DATA SHOWN =
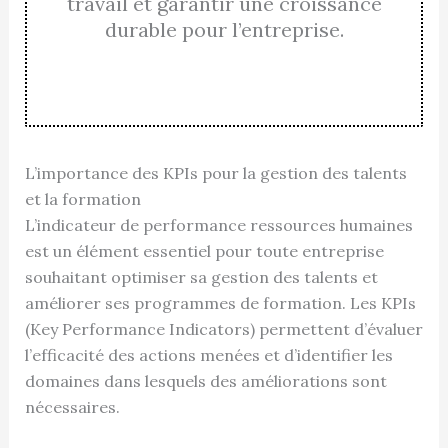
travail et garantir une croissance
durable pour l’entreprise.
L’importance des KPIs pour la gestion des talents
et la formation
L’indicateur de performance ressources humaines
est un élément essentiel pour toute entreprise
souhaitant optimiser sa gestion des talents et
améliorer ses programmes de formation. Les KPIs
(Key Performance Indicators) permettent d’évaluer
l’efficacité des actions menées et d’identifier les
domaines dans lesquels des améliorations sont
nécessaires.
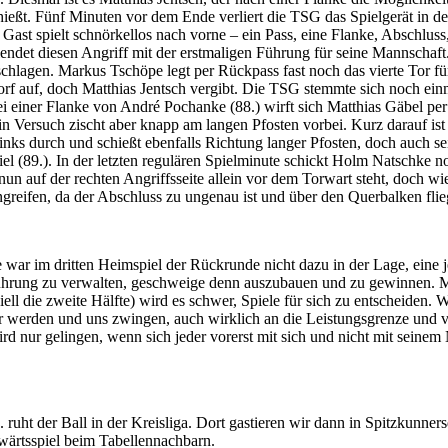
ießt. Fünf Minuten vor dem Ende verliert die TSG das Spielgerät in d
 Gast spielt schnörkellos nach vorne – ein Pass, eine Flanke, Abschluss,
ndet diesen Angriff mit der erstmaligen Führung für seine Mannschaf
chlagen. Markus Tschöpe legt per Rückpass fast noch das vierte Tor fü
rf auf, doch Matthias Jentsch vergibt. Die TSG stemmte sich noch ein
i einer Flanke von André Pochanke (88.) wirft sich Matthias Gäbel per 
ein Versuch zischt aber knapp am langen Pfosten vorbei. Kurz darauf is
inks durch und schießt ebenfalls Richtung langer Pfosten, doch auch s
Ziel (89.). In der letzten regulären Spielminute schickt Holm Natschke
nun auf der rechten Angriffsseite allein vor dem Torwart steht, doch 
ingreifen, da der Abschluss zu ungenau ist und über den Querbalken flie
 war im dritten Heimspiel der Rückrunde nicht dazu in der Lage, eine j
hrung zu verwalten, geschweige denn auszubauen und zu gewinnen. Mi
iell die zweite Hälfte) wird es schwer, Spiele für sich zu entscheiden. 
r werden und uns zwingen, auch wirklich an die Leistungsgrenze und vi
rd nur gelingen, wenn sich jeder vorerst mit sich und nicht mit sein
 ruht der Ball in der Kreisliga. Dort gastieren wir dann in Spitzkunner
ärtsspiel beim Tabellennachbarn.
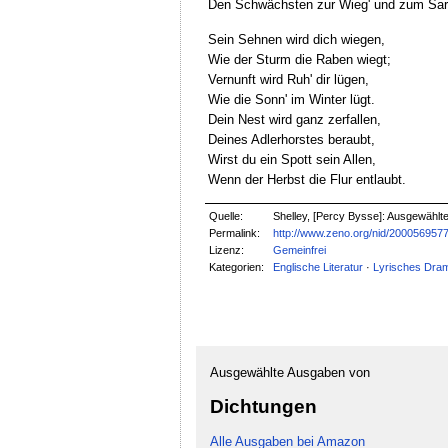
Den Schwächsten zur Wieg' und zum Sa
Sein Sehnen wird dich wiegen,
Wie der Sturm die Raben wiegt;
Vernunft wird Ruh' dir lügen,
Wie die Sonn' im Winter lügt.
Dein Nest wird ganz zerfallen,
Deines Adlerhorstes beraubt,
Wirst du ein Spott sein Allen,
Wenn der Herbst die Flur entlaubt.
Quelle:
Shelley, [Percy Bysse]: Ausgewählte 
Permalink:
http://www.zeno.org/nid/200056957
Lizenz:
Gemeinfrei
Kategorien:
Englische Literatur
·
Lyrisches Dra
Ausgewählte Ausgaben von
Dichtungen
Alle Ausgaben bei Amazon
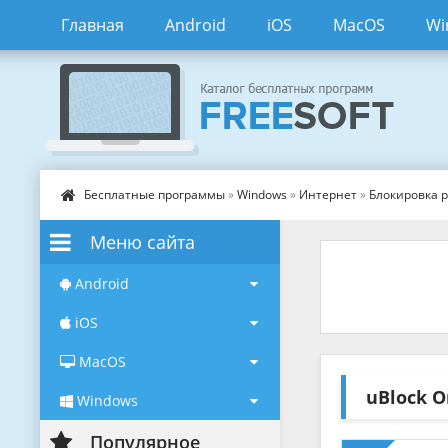
Главная
Android
iOS
MacOS
Wi
Бесплатные программы
»
Windows
»
Интернет
»
Блокировка 
Меню сайта
Android
iOS
MacOS
uBlock O
Windows
Популярное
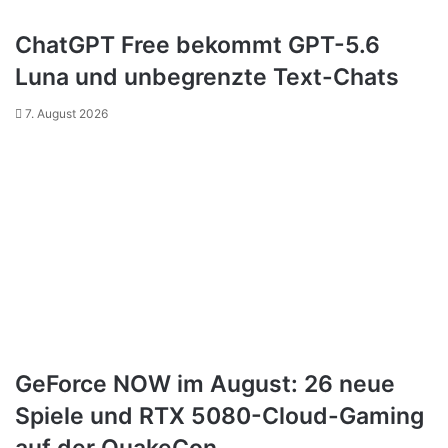
ChatGPT Free bekommt GPT-5.6
Luna und unbegrenzte Text-Chats
7. August 2026
GeForce NOW im August: 26 neue
Spiele und RTX 5080-Cloud-Gaming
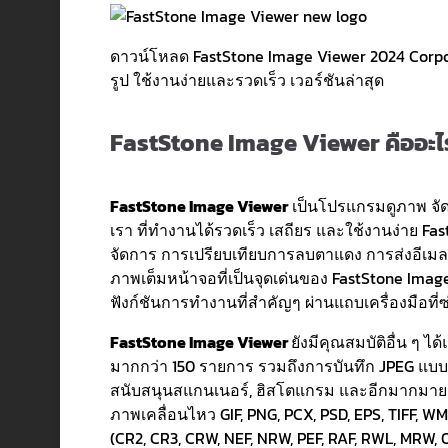
ดาวน์โหลด FastStone Image Viewer 2024 Corpor
รูป ใช้งานง่ายและรวดเร็ว เวอร์ชันล่าสุด
FastStone Image Viewer คืออะไ
FastStone Image Viewer
เป็นโปรแกรมดูภาพ จั
เรา ที่ทำงานได้รวดเร็ว เสถียร และใช้งานง่าย F
จัดการ การเปรียบเทียบการลบตาแดง การส่งอีเมล
ภาพเต็มหน้าจอที่เป็นจุดเด่นของ FastStone Image
ฟังก์ชันการทำงานที่สำคัญๆ ผ่านแถบเครื่องมือที่
FastStone Image Viewer
ยังมีคุณสมบัติอื่น ๆ ไ
มากกว่า 150 รายการ รวมถึงการบันทึก JPEG แบบ
สนับสนุนสแกนเนอร์, ฮิสโตแกรม และอีกมากมาย มี
ภาพเคลื่อนไหว GIF, PNG, PCX, PSD, EPS, TIFF, 
(CR2, CR3, CRW, NEF, NRW, PEF, RAF, RWL, MRW, 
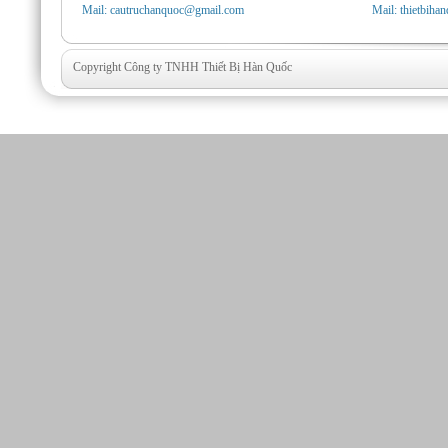
Mail: cautruchanquoc@gmail.com
Mail: thietbih
Copyright Công ty TNHH Thiết Bị Hàn Quốc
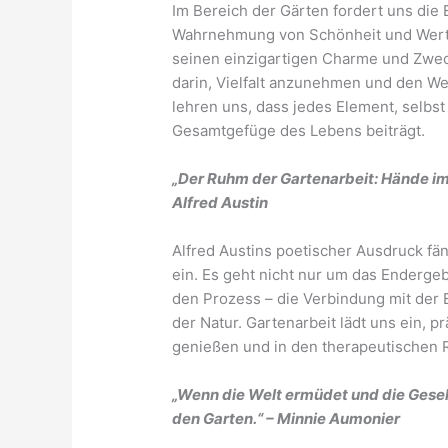
Im Bereich der Gärten fordert uns die 
Wahrnehmung von Schönheit und Wert z
seinen einzigartigen Charme und Zweck
darin, Vielfalt anzunehmen und den W
lehren uns, dass jedes Element, selbst
Gesamtgefüge des Lebens beiträgt.
„Der Ruhm der Gartenarbeit: Hände im 
Alfred Austin
Alfred Austins poetischer Ausdruck fän
ein. Es geht nicht nur um das Enderg
den Prozess – die Verbindung mit der
der Natur. Gartenarbeit lädt uns ein, p
genießen und in den therapeutischen 
„Wenn die Welt ermüdet und die Gesell
den Garten.“ – Minnie Aumonier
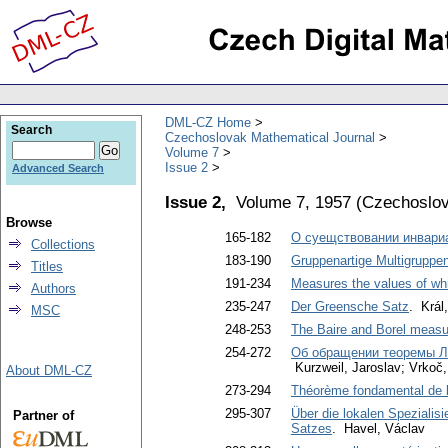
DML-CZ Home
Search
Czechoslovak Mathematical Journal
Volume 7
Issue 2
Advanced Search
Issue 2,
Volume 7, 1957
(
Czechoslov
Browse
165-182
О суещствовании инвариа
Collections
183-190
Gruppenartige Multigruppe
Titles
191-234
Measures the values of whi
Authors
235-247
Der Greensche Satz
. Král
MSC
248-253
The Baire and Borel measu
254-272
Об обращении теоремы Ля
Kurzweil, Jaroslav; Vrkoč,
About DML-CZ
273-294
Théorème fondamental de l
295-307
Über die lokalen Speziali
Partner of
Satzes
. Havel, Václav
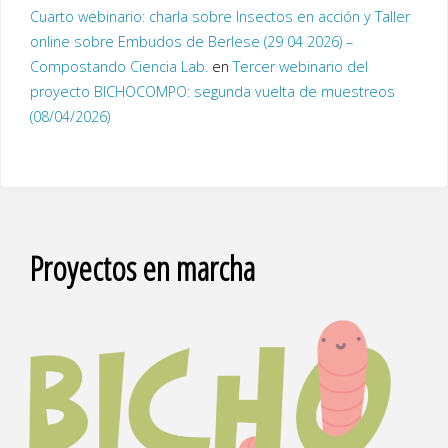
Cuarto webinario: charla sobre Insectos en acción y Taller
online sobre Embudos de Berlese (29 04 2026) –
Compostando Ciencia Lab.
en
Tercer webinario del
proyecto BICHOCOMPO: segunda vuelta de muestreos
(08/04/2026)
Proyectos en marcha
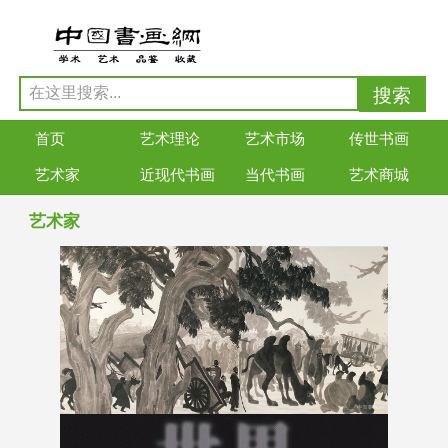
首页
艺术理论
艺术市场
传世书画
艺术家
近现代书画
当代书画
艺术商城
艺术家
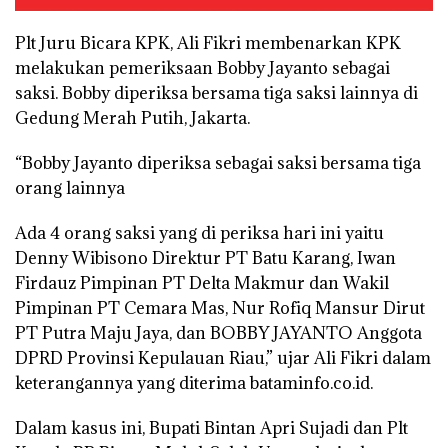
Plt Juru Bicara KPK, Ali Fikri membenarkan KPK
melakukan pemeriksaan Bobby Jayanto sebagai
saksi. Bobby diperiksa bersama tiga saksi lainnya di
Gedung Merah Putih, Jakarta.
“Bobby Jayanto diperiksa sebagai saksi bersama tiga
orang lainnya
Ada 4 orang saksi yang di periksa hari ini yaitu
Denny Wibisono Direktur PT Batu Karang, Iwan
Firdauz Pimpinan PT Delta Makmur dan Wakil
Pimpinan PT Cemara Mas, Nur Rofiq Mansur Dirut
PT Putra Maju Jaya, dan BOBBY JAYANTO Anggota
DPRD Provinsi Kepulauan Riau,” ujar Ali Fikri dalam
keterangannya yang diterima bataminfo.co.id.
Dalam kasus ini, Bupati Bintan Apri Sujadi dan Plt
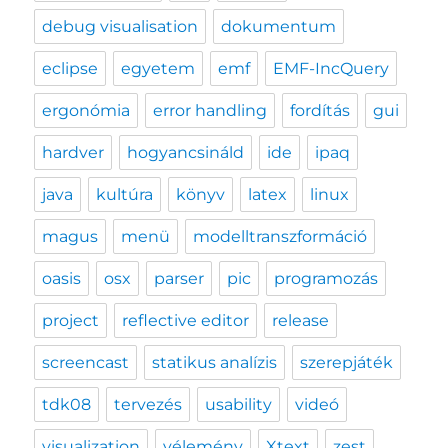
debug visualisation
dokumentum
eclipse
egyetem
emf
EMF-IncQuery
ergonómia
error handling
fordítás
gui
hardver
hogyancsináld
ide
ipaq
java
kultúra
könyv
latex
linux
magus
menü
modelltranszformáció
oasis
osx
parser
pic
programozás
project
reflective editor
release
screencast
statikus analízis
szerepjáték
tdk08
tervezés
usability
videó
visualization
vélemény
Xtext
zest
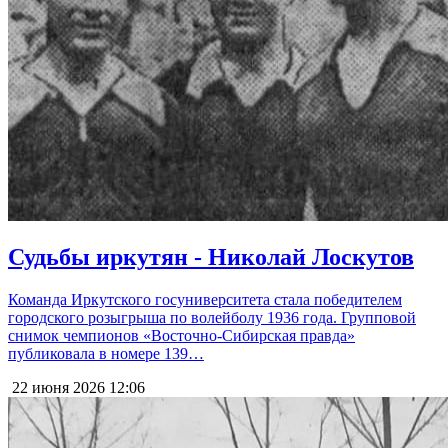
Судьбы иркутян - Николай Лоскутов
Команда Иркутского госуниверситета стала победителем
городского розыгрыша по волейболу 1936 года. Групповой
снимок чемпионов «Восточно-Сибирская правда»
публиковала в номере 139…
22 июня 2026
12:06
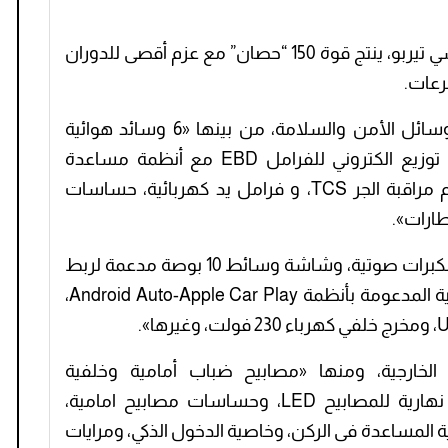
محرك رباعي الأسطوانات سعة 1400 سي سي تيربو، ينتج قوة 150 “حصان” مع عزم أقصى للدوران
وتأتي السيارة بمجموعة من المواصفات ووسائل الأمن والسلامة، من بينها «6 وسائد هوائية
وجانبية، وفرامل مانعة للانغلاق ABS مع توزيع الكتروني للفرامل EBD مع أنظمة مساعدة
للفرامل BA، ونظام الثبات الإلكتروني، نظام مراقبة الجر TCS، و فرامل يد كهربائية، حساسات
ارات».
وتأتي السيارة بنظام ترفيهي مكون من «8 مكبرات صوتية، وشاشة وسائط 10 بوصة مدعمة لربط
أجهزة هواتف المحمول عبر التطبيقات الذكية المدعومة بأنظمة Android Auto-Apple Car Play،
الخارجية، ومنها «مصابيح ضباب أمامية وخلفية
LEDمصابيح أمامية Matrix LED، وإضاءة نهارية للمصابيح LED، وحساسات مصابيح امامية،
لمساعدة فى الركن، وخاصية الدخول الذكي، ومرايات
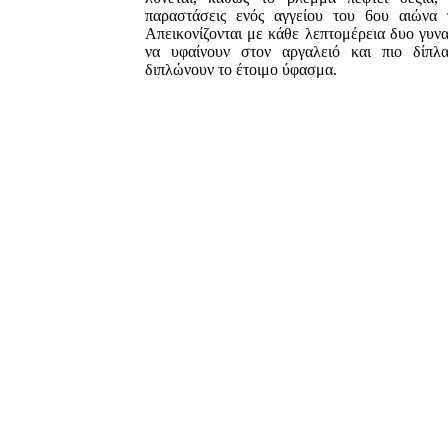
παραστάσεις ενός αγγείου του 6ου αιώνα 
Aπεικονίζονται με κάθε λεπτομέρεια δυο γυνα
να υφαίνουν στον αργαλειό και πιο δίπλ
διπλώνουν το έτοιμο ύφασμα.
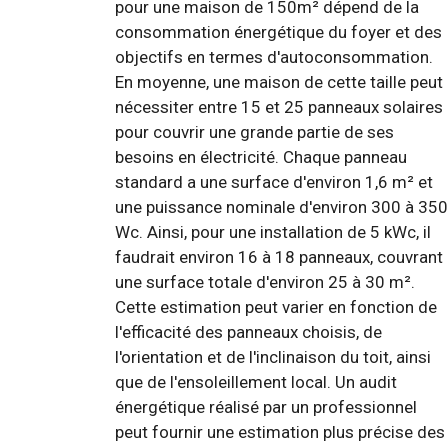
pour une maison de 150m² dépend de la
consommation énergétique du foyer et des
objectifs en termes d'autoconsommation.
En moyenne, une maison de cette taille peut
nécessiter entre 15 et 25 panneaux solaires
pour couvrir une grande partie de ses
besoins en électricité. Chaque panneau
standard a une surface d'environ 1,6 m² et
une puissance nominale d'environ 300 à 350
Wc. Ainsi, pour une installation de 5 kWc, il
faudrait environ 16 à 18 panneaux, couvrant
une surface totale d'environ 25 à 30 m².
Cette estimation peut varier en fonction de
l'efficacité des panneaux choisis, de
l'orientation et de l'inclinaison du toit, ainsi
que de l'ensoleillement local. Un audit
énergétique réalisé par un professionnel
peut fournir une estimation plus précise des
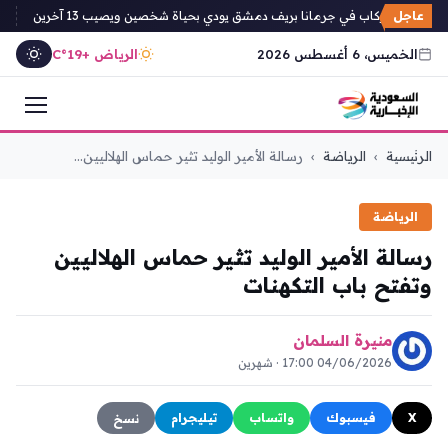
عاجل
ر حافلة ركاب في جرمانا بريف دمشق يودي بحياة شخصين ويصيب 13 آخرين
انط
الخميس، 6 أغسطس 2026
الرياض +19°C
التجاوز
الرئيسية
›
الرياضة
›
رسالة الأمير الوليد تثير حماس الهلاليين...
إلى
المحتوى
الرياضة
رسالة الأمير الوليد تثير حماس الهلاليين
وتفتح باب التكهنات
منيرة السلمان
04/06/2026 17:00 · شهرين
X
فيسبوك
واتساب
تيليجرام
نسخ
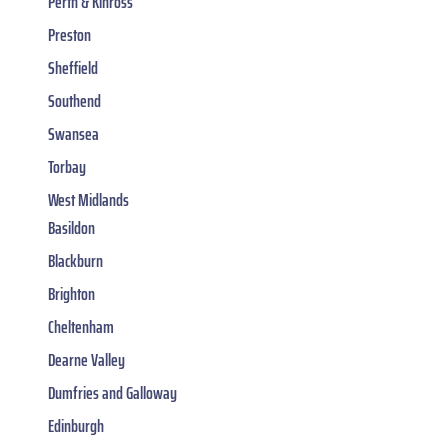
Perth & Kinross
Preston
Sheffield
Southend
Swansea
Torbay
West Midlands
Basildon
Blackburn
Brighton
Cheltenham
Dearne Valley
Dumfries and Galloway
Edinburgh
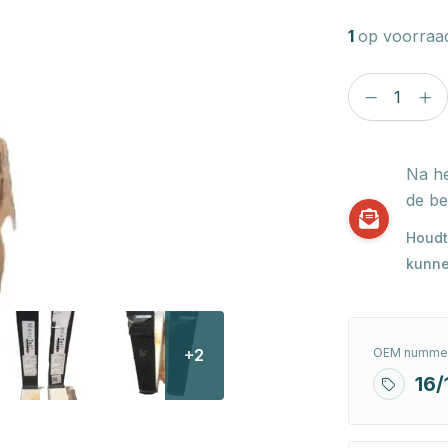
1
op voorraa
Na he
de be
Houdt
kunne
OEM nummer
+2
16/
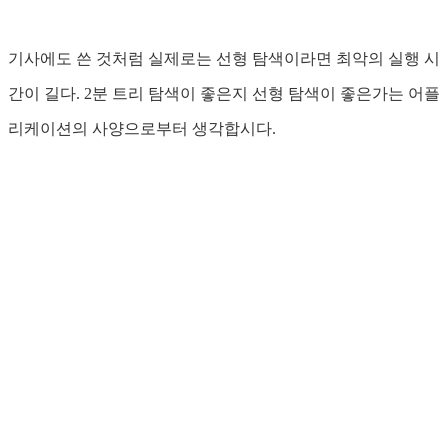
기사에도 쓴 것처럼 실제로는 선형 탐색이라면 최악의 실행 시
간이 길다. 2분 트리 탐색이 좋은지 선형 탐색이 좋은가는 어플
리케이션의 사양으로부터 생각합시다.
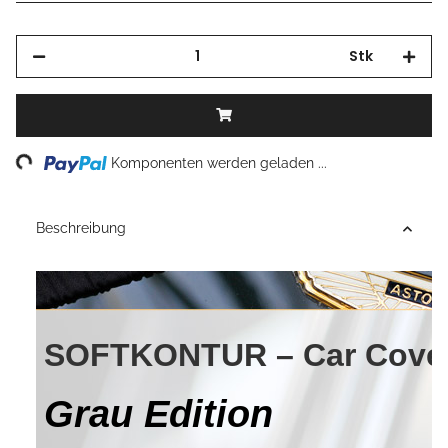
Stk
Loading...
Komponenten werden geladen ...
Beschreibung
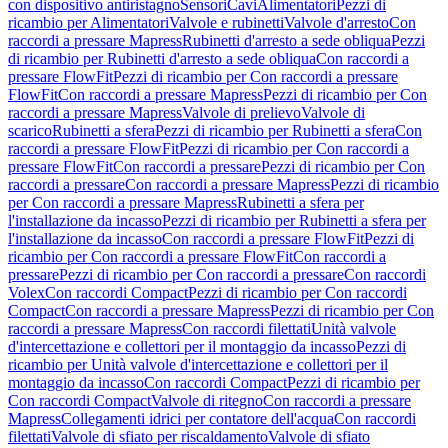
con dispositivo antiristagno
Sensori
Cavi
Alimentatori
Pezzi di
ricambio per Alimentatori
Valvole e rubinetti
Valvole d'arresto
Con
raccordi a pressare Mapress
Rubinetti d'arresto a sede obliqua
Pezzi
di ricambio per Rubinetti d'arresto a sede obliqua
Con raccordi a
pressare FlowFit
Pezzi di ricambio per Con raccordi a pressare
FlowFit
Con raccordi a pressare Mapress
Pezzi di ricambio per Con
raccordi a pressare Mapress
Valvole di prelievo
Valvole di
scarico
Rubinetti a sfera
Pezzi di ricambio per Rubinetti a sfera
Con
raccordi a pressare FlowFit
Pezzi di ricambio per Con raccordi a
pressare FlowFit
Con raccordi a pressare
Pezzi di ricambio per Con
raccordi a pressare
Con raccordi a pressare Mapress
Pezzi di ricambio
per Con raccordi a pressare Mapress
Rubinetti a sfera per
l'installazione da incasso
Pezzi di ricambio per Rubinetti a sfera per
l'installazione da incasso
Con raccordi a pressare FlowFit
Pezzi di
ricambio per Con raccordi a pressare FlowFit
Con raccordi a
pressare
Pezzi di ricambio per Con raccordi a pressare
Con raccordi
Volex
Con raccordi Compact
Pezzi di ricambio per Con raccordi
Compact
Con raccordi a pressare Mapress
Pezzi di ricambio per Con
raccordi a pressare Mapress
Con raccordi filettati
Unità valvole
d'intercettazione e collettori per il montaggio da incasso
Pezzi di
ricambio per Unità valvole d'intercettazione e collettori per il
montaggio da incasso
Con raccordi Compact
Pezzi di ricambio per
Con raccordi Compact
Valvole di ritegno
Con raccordi a pressare
Mapress
Collegamenti idrici per contatore dell'acqua
Con raccordi
filettati
Valvole di sfiato per riscaldamento
Valvole di sfiato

WHAT YOU HAVE TO DO = Extract the stretch from the start of the data through the line containing "nécessaires." word for word, leaving the pictures out of your answer.

FINAL ANSWER =
travail et garantir une croissance
durable pour l’entreprise.
L’importance des KPIs pour la gestion des talents
et la formation
L’indicateur de performance ressources humaines
est un élément essentiel pour toute entreprise
souhaitant optimiser sa gestion des talents et
améliorer ses programmes de formation. Les KPIs
(Key Performance Indicators) permettent d’évaluer
l’efficacité des actions menées et d’identifier les
domaines dans lesquels des améliorations sont
nécessaires.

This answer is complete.